# Optional: House Prices Data Analysis

![teaser](images/teaser.jpg)

When encountering real life data, there are various augmentations you can apply to improve the readability of said data for neural networks. Additionally, you can do a pre-selection and transformation on the raw features which can also boost your performance.

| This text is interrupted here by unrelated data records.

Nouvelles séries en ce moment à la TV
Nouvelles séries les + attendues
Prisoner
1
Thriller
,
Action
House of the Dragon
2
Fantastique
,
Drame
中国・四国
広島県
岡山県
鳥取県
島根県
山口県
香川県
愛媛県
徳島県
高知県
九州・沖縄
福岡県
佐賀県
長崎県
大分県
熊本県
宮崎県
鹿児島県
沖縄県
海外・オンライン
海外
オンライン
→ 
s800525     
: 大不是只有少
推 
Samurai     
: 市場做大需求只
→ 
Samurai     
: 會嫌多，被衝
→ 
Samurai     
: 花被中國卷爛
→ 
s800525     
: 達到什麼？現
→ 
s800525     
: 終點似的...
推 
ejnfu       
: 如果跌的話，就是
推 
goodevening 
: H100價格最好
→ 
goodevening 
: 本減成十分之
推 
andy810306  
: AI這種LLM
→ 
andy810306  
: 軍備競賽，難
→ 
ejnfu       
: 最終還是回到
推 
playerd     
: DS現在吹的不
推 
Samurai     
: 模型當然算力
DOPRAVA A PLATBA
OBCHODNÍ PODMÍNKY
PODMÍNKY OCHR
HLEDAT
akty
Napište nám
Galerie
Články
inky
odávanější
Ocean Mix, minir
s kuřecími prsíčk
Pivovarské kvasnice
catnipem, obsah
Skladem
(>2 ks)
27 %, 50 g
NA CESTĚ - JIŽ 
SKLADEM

This notebook can be seen as a starting point to analyize the house prices data introduced in __4_HousePrices-Classification__. We will load the data and show of some useful pandas functions that can help you to select useful transformation choices to improve your regression performance for said notebook. Let's go!

In [None]:
# Installation of seaborn which is used here for visualisation
!pip install seaborn

In [None]:
# As usual, a bit of setup

import time
import numpy as np
import matplotlib.pyplot as plt
import pandas as pd
import seaborn as sns

%matplotlib inline
plt.rcParams['figure.figsize'] = (10.0, 8.0) # set default size of plots
plt.rcParams['image.interpolation'] = 'nearest'
plt.rcParams['image.cmap'] = 'gray'

# for auto-reloading external modules
%load_ext autoreload
%autoreload 2

# House Price Data
### Exploration

Make sure to run the *download_datasets.sh* script first before running the upcoming cell. Previously, we provided you with a data loading wrapper function to access the CIFAR10 data. This time around, our input is a csv file which we will load ourselves using [pandas](https://pandas.pydata.org) where we can easily access and alter entries in our data matrix. Let's have a small glimpse how the data looks like!

In [None]:
# Load the data
data = pd.read_csv("datasets/house_prices.csv", index_col=False)

In [None]:
#You can easily get an overview of our features using .info(). Note that not all features are actually numbers!
data.info()

In [None]:
# Using the describe function we can get an overview about numerical ranges
data.describe()

In [None]:
# Our target variable is the SalesPrice which we explore in detail here
data['SalePrice'].describe()

In [None]:
# Relationship with the numerical features. We explore only two here as a sample
# GrLivArea
# TotalBsmtSF
var = 'GrLivArea'
relationship_in_df = pd.concat([data['SalePrice'], data[var]], axis=1)
relationship_in_df.plot.scatter(x=var, y='SalePrice', ylim=(0,800000));

In [None]:
# Scatter plot of totalbsmtsf/saleprice
var = 'TotalBsmtSF'
relationship_in_df = pd.concat([data['SalePrice'], data[var]], axis=1)
relationship_in_df.plot.scatter(x=var, y='SalePrice', ylim=(0,800000));

In [None]:
# General correlation matrix
corrmat = data.corr()
f, ax = plt.subplots(figsize=(12, 9))
sns.heatmap(corrmat, vmax=.8, square=True);

In [None]:
# Saleprice correlation matrix:
# We look at the 10 most correlated variables for our target "Sale Price"
k = 10 
cols = corrmat.nlargest(k, 'SalePrice')['SalePrice'].index
cm = np.corrcoef(data[cols].values.T)
sns.set(font_scale=1.25)
hm = sns.heatmap(cm, cbar=True, annot=True, square=True, fmt='.2f', annot_kws={'size': 10}, yticklabels=cols.values, xticklabels=cols.values)
plt.show()

This shows that there are certain attributes much more correlated than the others for SalePrice. Next, we explore the scatter plot of selected attributes

In [None]:
# Scatterplots
sns.set()
cols = ['SalePrice', 'OverallQual', 'GrLivArea', 'GarageCars', 'TotalBsmtSF', 'FullBath', 'YearBuilt']
sns.pairplot(data[cols], size = 2.5)
plt.show();

## Follow up steps

You can use the rest of this notebook for your own data exploration and the corresponding selection of useful features or ideas for data transformation which you can then apply in the main house prices notebook to improve your network performance!